── Page excerpt

It arrived at my household with an early-morning alarm bell, so fixings could be prepared for the Thanksgiving breakfast out on the west side, which meant we had to be in the car and traveling by 9 a.m. We had to have our meal in the morning because my niece had to have dinner with her Dad’s family way over on the east side. By then, we’d have gone back home to pack some light bags, taken a detour downtown to pick up a relative, and driven out to Lansing for another family function. With luck, and several restoring morning mimosas, we’d make it back home by 5 p.m. Thursday.
These days, Thanksgiving doesn’t just come with a meal. It comes with a two-day, 200-mile itinerary. Even before I sat down to the first meal of the day, we were feeling a little stressed-out. Out on the west side, watching an endless convoy of jets coming in for the landing at Detroit Metro Airport, I found myself shaking my head and muttering, “You poor bastards” at all the holiday travelers careening overhead. The one worse thing than driving all over creation is getting on (and off) that airborne bus. I guess it made me feel somewhat thankful that I wasn’t in their shoes.
So I put out the question to some friends on social networking: How many miles did you log this weekend? The holiday hosts registered the lowest number: a nice round zero. The low end of the spectrum for the rest was around 60. From there it soared into the hundreds and even broke 1,000. Obviously, some people were leaving the state to see family, and that can’t be helped.
But what surprised me the most was that people who lived in metro Detroit, and visited with relatives in metro Detroit, seemed to travel farther than Marco Polo might during a busy month. Some couples split the weekend between parents, which meant logging lots of miles on the odometer and attempts to eat more than three holiday meals in 36 hours.
Recalling childhood Thanksgivings, I realized that there was a time when almost everybody in my immediate family all lived within five miles of one another. Thanksgiving involved getting everybody into a car and being in it for less than 20 minutes. The rest of the day was devoted to feasting, drinking, and watching a lot of television. It lasted late into the evening, and was truly leisurely — at least for the guys back in the den watching football.

────
── Dataset entries

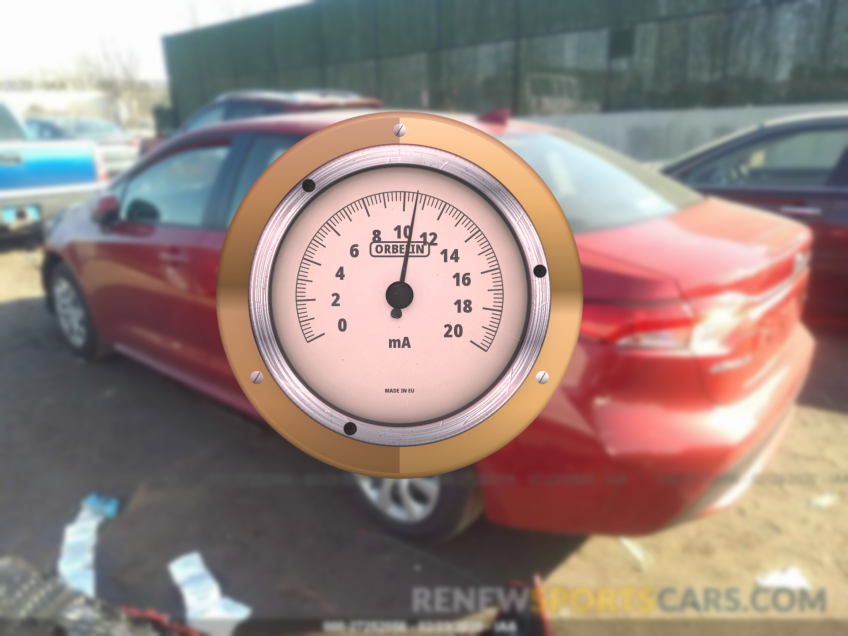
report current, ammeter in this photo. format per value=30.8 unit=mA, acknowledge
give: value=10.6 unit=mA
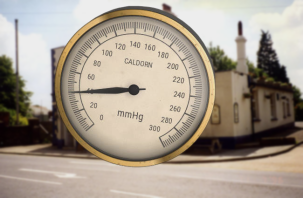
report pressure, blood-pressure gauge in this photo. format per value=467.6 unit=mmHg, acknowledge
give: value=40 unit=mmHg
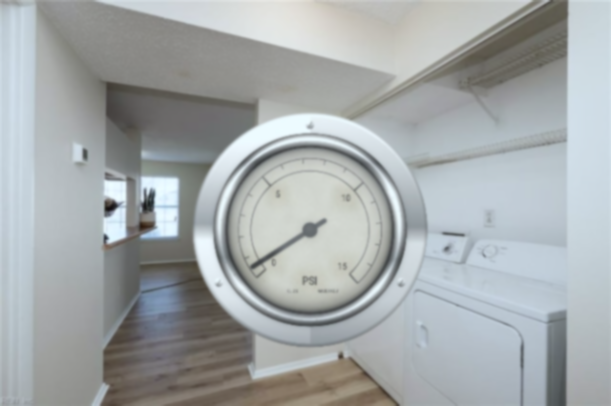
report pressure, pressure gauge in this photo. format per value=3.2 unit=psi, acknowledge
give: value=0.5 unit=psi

────
── Dataset entries

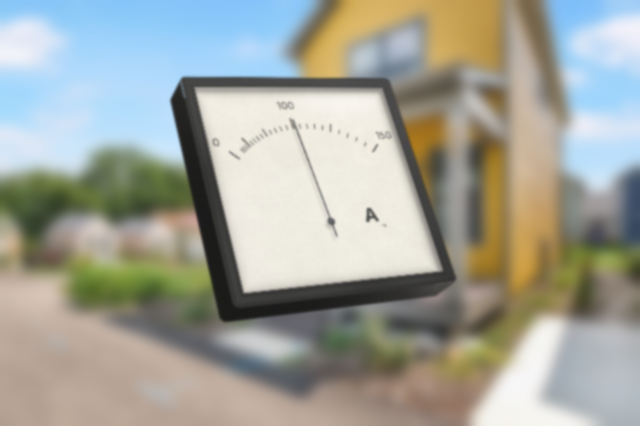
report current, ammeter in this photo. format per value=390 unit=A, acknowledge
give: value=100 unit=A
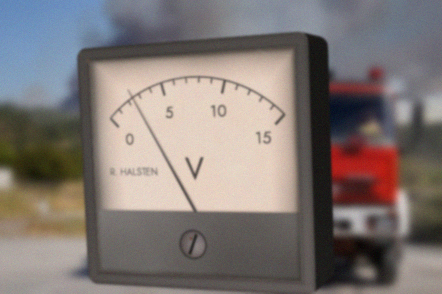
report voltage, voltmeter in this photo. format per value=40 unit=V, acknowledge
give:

────

What to do:
Continue the essay about Thanksgiving travel in metro Detroit, picking up right after its last paragraph.

Answer to this problem:
And then, one year, my cousin built his dream home out in Oakland County, in a new subdivision at the back end of some roadkill-covered mile road. Thanksgiving suddenly involved more than two hours in the car, driving somewhere and coming back. It still compares favorably to this week, for instance, in which I spent almost four hours in transit, but it changed the whole tenor of the holiday. Instead of having the entire family spend all that time together in a modest house, the family spent somewhat less time together in an oversized house. And continued to do so year after year. The holiday became less about all of us being together and more about visiting somebody’s fabulous home with its amazing large-screen television.
It’s not my intention to lecture anybody on the fragmenting family or the individual choices that have made holidays into cruel journeys with tight schedules and lots of driving. But there is one potent ingredient in this Thanksgiving tale that is beyond our control: sprawl.
The promise of our car-centric culture was one of freedom. We’d be free to do the things we wanted to do, to not have to wait, to be able to be anywhere we wanted to as quickly as possible. And there’s not necessarily anything wrong with that.
But what happened was (with the generous help of real estate developers) it created a world where everything could be much, much further away from everything else. Or “just a short drive away,” as they say. And since we have the freedom to go anywhere we like, why not move everything further out still? You’re already driving for a half-hour; what’s 10 minutes more? Slap a few freeways across and around the region and raise the speed limit, and now things can be even further apart. And since we’ve shaved 15 minutes off the travel time, why not build things 15 minutes further away? “It’s just a short drive.”
Keep doing this to a region for decades, and something happens. As Yeats said, “The center cannot hold.” The center of my humble family stopped holding more than 30 years ago. Everything gets spun further out until the family that gathered for a daylong meal is now shooting around the metropolitan area like a pinball, bouncing in here for an appearance, there for a dinner, there for a nightcap.
I’m not sure there’s much we can even do to fix this, short of turning Thanksgiving into a day for your neighbors instead of your family. (That odd idea is actually a damn sight closer to what the holiday is actually about.) But, fresh off the holiday weekend, I figure it’s a fair chance to examine one of the many shortcomings of sprawl: that on a day devoted to food, leisure, and fellowship, so many of us spend hours without them, instead logging a lot of miles on the odometer.